On the negative side, Mr. Russert had low HDL, the protective cholesterol, and high triglycerides. He was quite overweight; a waist more than 40 inches in men increases heart risk. A CT scan of his coronary arteries in 1998 gave a calcium score of 210, indicating artery disease — healthy arteries do not have calcium deposits — and a moderate to high risk of a heart attack. An echocardiogram in April found that the main heart pumping chamber had thickened, his ability to exercise had decreased slightly, and his blood pressure had increased a bit. Dr. Newman and his cardiologist, Dr. George Bren, changed his blood pressure medicines, and the pressure lowered to 120/80, Dr. Newman said.

Another blood test, for a substance called apoB, might have been a better measure of risk than LDL, some doctors say. Others disagree.
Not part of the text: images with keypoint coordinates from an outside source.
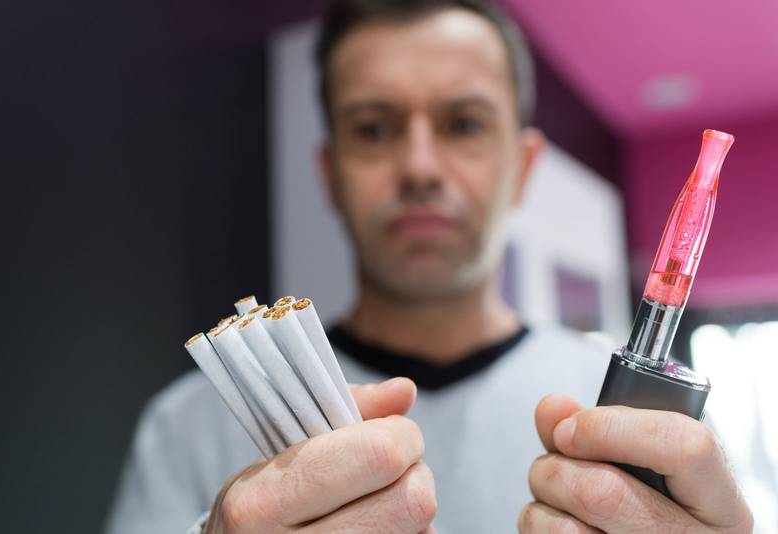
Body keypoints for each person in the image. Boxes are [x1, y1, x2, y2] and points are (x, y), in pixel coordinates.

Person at [105, 1, 754, 532]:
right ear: (329, 174)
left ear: (523, 167)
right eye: (374, 128)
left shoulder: (647, 427)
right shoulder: (192, 424)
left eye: (463, 124)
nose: (419, 167)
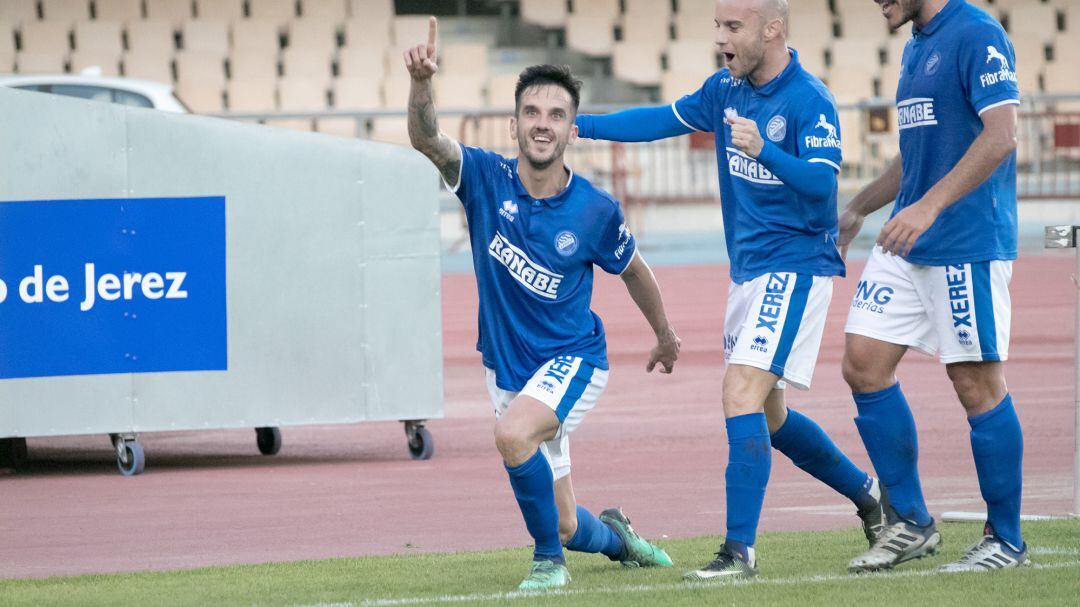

Some doctors say people like Mr. Russert, with no symptoms but risk factors like a thickened heart, should have angiograms, in which a catheter is threaded into the coronary arteries, dye is injected, and X-rays are taken to look for blockages. Some advocate less invasive CT angiograms. Both types of angiogram can identify plaque deposits, and if extensive disease or blockages at critical points are found, a bypass is usually recommended. But the tests still cannot tell if plaques are likely to rupture, Dr. Smith and other cardiologists say. And Mr. Russert’s doctors did not think that an angiogram was needed.

An autopsy found, in addition to the plaque rupture, extensive disease in Mr. Russert’s coronary arteries, enough to surprise his doctors, they said. Had they found it before, Dr Newman said, a bypass would have been recommended. Dr. Bren differed, saying many cardiologists would still not have advised surgery.

Given all the uncertainties, what’s a patient to do?

“You want to be sure your blood pressure and lipids are controlled, that you’re not smoking, and you have the right waist circumference,” Dr. Smith said.

Statins can reduce the risk of dying from a heart attack by 30 percent, he said.

“But what about the other 70 percent?” Dr. Smith asked. “There are other things we need to understand. There’s tremendous promise, but miles to go before we sleep.”